The long and short of our conversation was that I wasn’t going to get any reference from him. He wasn’t going to support my dream of going back to school with a letter recommending me to this university I am applying to, because I didn’t check up on him in the years after he lectured me. He said he was tired of students asking him for favours when they wouldn’t stay in touch after they graduated.
Now, the question I asked myself after thanking him for his time was whether he wasn’t being paid by the university and if he didn’t know that writing references was a part of what that payment covered.
He didn’t say it, but I could infer from his utterances that he was bitter. He was bitter because his students prospered and they didn’t come back to thank him with gifts and money. He was bitter because I expected him to respond to an email on my behalf when I hadn’t done anything for him in the years since I passed his course to deserve it. Or how else should I explain his use of the phrase, use and dump?
It struck me in that conversation that, to this professor, giving references was a service rendered to ex-students for which he expected payment of some sort.
To be clear, as a student, you paid your school fees. You tried not to miss too many classes, you wrote your exams and maybe you passed on your own merit. And then you move on to the real world of job hunting and starting a family of your own while still being a socially responsible citizen in a country that gives you nothing. It is a lot we deal with I tell you.

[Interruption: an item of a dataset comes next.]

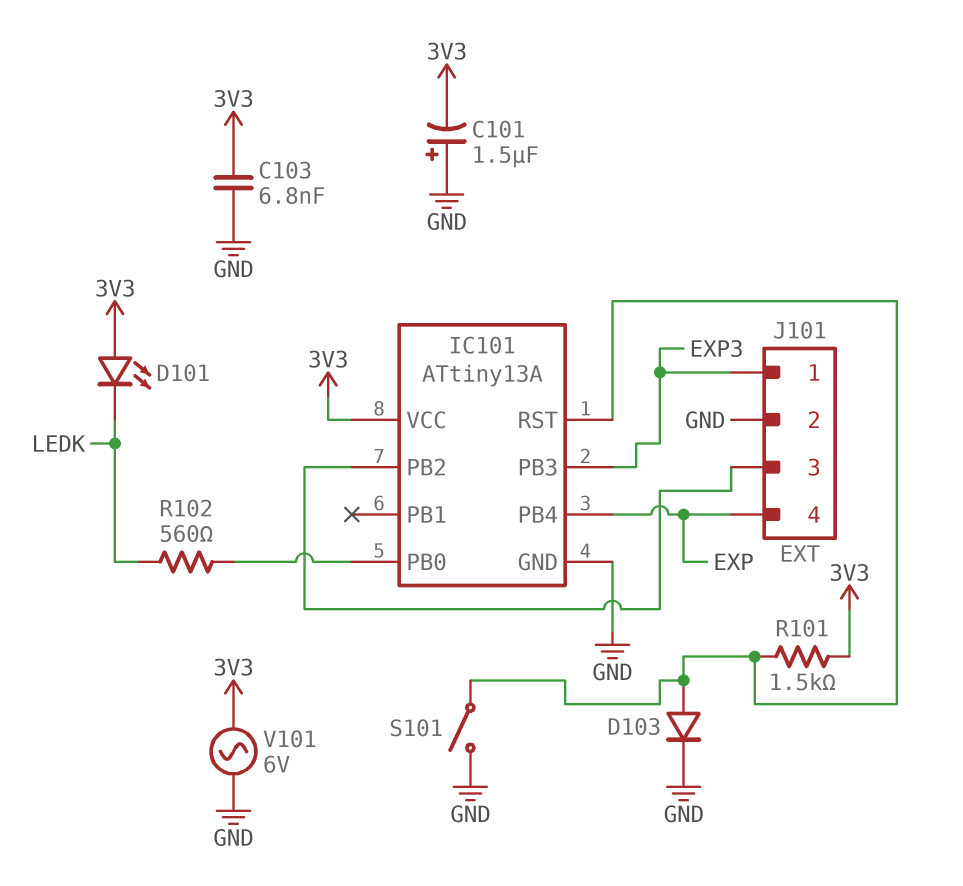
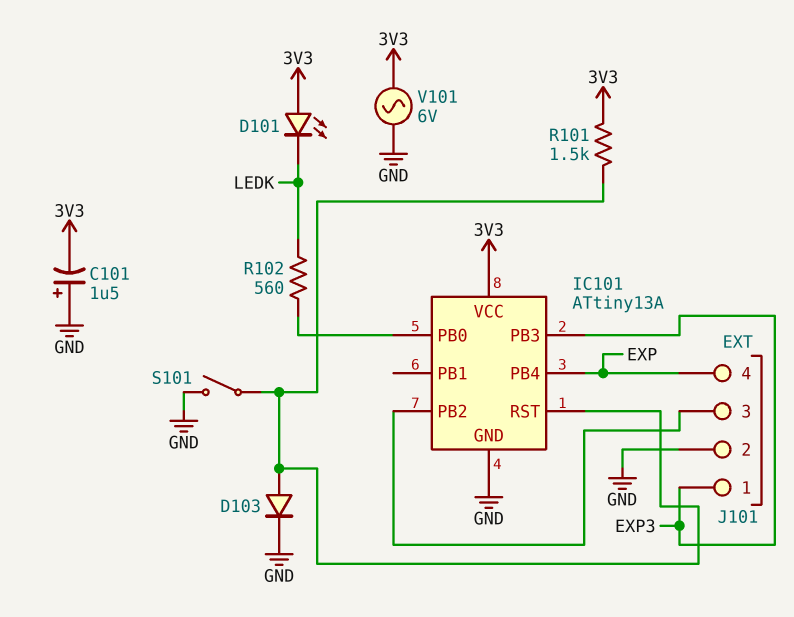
C103: 6.8nF (3V3, GND) -> none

You hustle and grind and do so many things for yourself, for family and for friends because life happens. Yet, a professor expects you to remember to send him a bag of rice every December for the rest of your life because he taught you English 101 or Chemistry 304.
If this is a legitimate responsibility of every Nigerian graduate, then just think how many bags of rice he would be buying and how much money he would be spending every year on nursery school teachers, primary school teachers, secondary school teachers and university lecturers. To be honest, these are the kind of demands and expectations that birth and sustain the culture of corruption that destroyed our country.
Let me reiterate, in that conversation, this professor didn’t come out openly to ask me for money, but it was implicit in his tone and in his words. If I begged and threw in a little something to make him happy, I might get the reference I wanted.
In that moment, I was tempted to ask what Mr Onyema wanted in return for sending his planes to pick up those Nigerians stranded in South Africa, but I chose not to.
Mr Allen Onyema is good man and there are still many good Nigerians out there who give and expect nothing in return – end of story.